RFR: 8365047: Remove exception handler stub code in C2 [v7]

Andrew Haley aph at openjdk.org
Fri Oct 31 10:29:19 UTC 2025


On Thu, 30 Oct 2025 10:14:43 GMT, Ruben <duke at openjdk.org> wrote:

> > We shouldn't leave such fragile code in once we've noticed it. IMO it's a false economy to avoid SafeFetch on efficiency grounds. If needs be, there are ways to make it faster.
> 
> @theRealAph, I agree - there should be a mechanism to ensure the function can't cause a crash connected to reading outside the code blob.
> 
> Would it be suitable if this is handled as a separate issue and PR dedicated to resolving it?

Perhaps. I'm not sure it needs it, though.

> One aspect I'm still unsure about, when considering the `SafeFetch`-based approach: as far as I'm aware, there is no guarantee that a code outside a code blob can't ever have a NOP+MOVK sequence (though of course chances of that are very low) and, certainly, there is no guarantee that an arbitrary data outside code blob would not match the pattern.

No, but when we have stack corruption it's better that we don't crash while unwinding. All we're doing by using SafeFetch is adding a little robustness. We're not making things worse.

[ As an aside, I believe we should use SafeFetch during unwinding a lot more than we do at present. A corrupted stack often results in a crash during printing a diagnostic trace, and it's good to catch such errors sooner than later. ]

> If it is possible for the `check` to happen for a location outside code blob and that would happen to result in a false-positive match, then the retrieved information would be unreliable and might lead to further issues including assumption that an arbitrary instruction sequence or data is interpreted as a `CodeBlob`.

Indeed so. One error would lead to another. 

> There is a special case of potentially having a call instruction right at the end of the code blob.

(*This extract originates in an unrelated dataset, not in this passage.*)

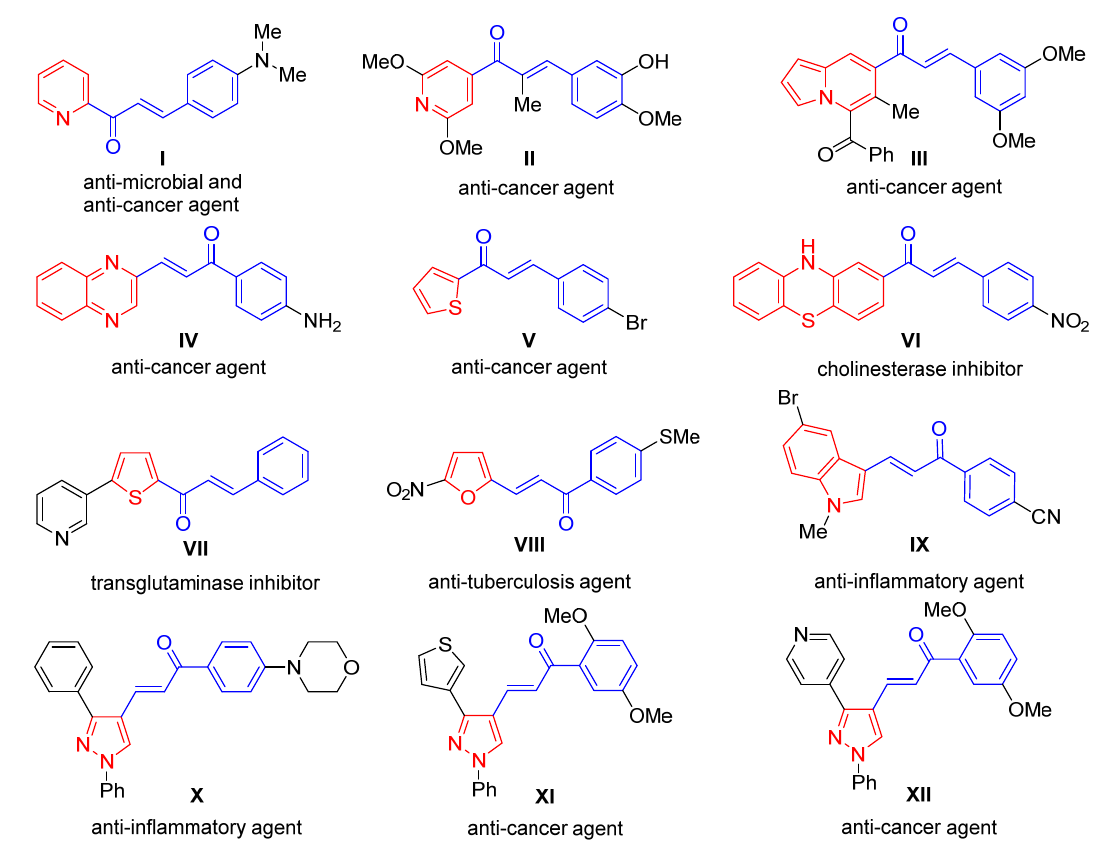
Figure 1. Selected examples of heterocyclic chalcone derivatives for some biological applications.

As far as I understand, it is not currently possible for platforms for which continuations are enabled because every call is followed by the post-call NOP sequence.

If you step through the stack unwinding code you will encounter calls
without post-call NOPs.

> In case it actually might happen in some case, the `SafeFetch` would guarantee there is no crash, however in my understanding the code might still be fragile: if there instead happens to be another `CodeBlob` next to the current one, the `check` will try to interpret the header data as a post-call NOP sequence.

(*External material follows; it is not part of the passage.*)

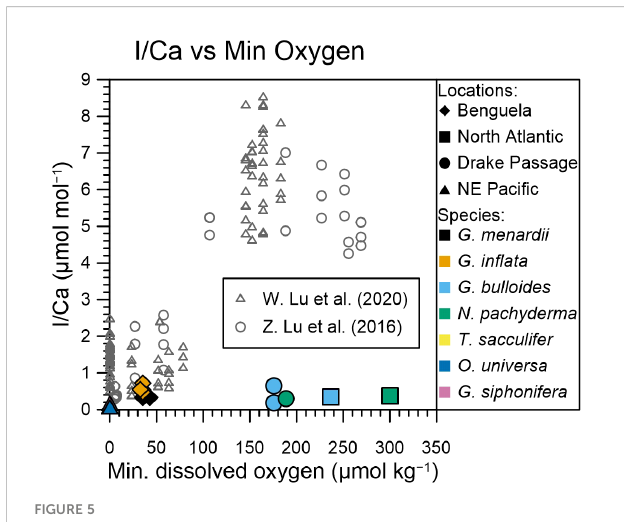
FIGURE 5 Same as Figure 3, but with added planktic foraminifera core-top samples (grey) from Lu et al. (2016b) and Lu et al. (2020). The colors and symbols of plankton-tow samples are as in Figure 3. Note the change in scale for the x-axis needed to include the core-top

It's possible, but it's far more likely that we'll get a usable stack trace in a crash dump.

> There can be a false-positive match - as there is no guarantee the data in the header will never match with the post-call NOP sequence pattern. In that case, similarly to the more generic case, an arbitrary data or code could be interpreted as a `CodeBlob` leading to an unpredictable behaviour.

All of this is true, but you are almost implying that we shouldn't make this thing over here robust because there is this other thing over there that needs fixing too.

I'm reminded of the Hubble Space Telescope. The testing error that led to the focussing problem was so gross - about a millimetre - that it could have been detected with a school ruler. It wasn't measured, perhaps because the tolerances to which it was supposed to have been built were much tighter than that.

> I'd like to solve the issue with fragility of the post-call NOP check, however it does appear to me that only adding `SafeFetch` might not fully resolve the concern: it would prevent faults but wouldn't address the false positive matches. If, however, another guarantee is added that post-call NOP check never looks beyond the code blob of the call site, then `SafeFetch` would not be required. What do you think about this perspective?

It may not be possible. Post-call NOPS exist only to make stack unwinding as fast as possible, and if I recall correctly there's already a debug-mode consistency check.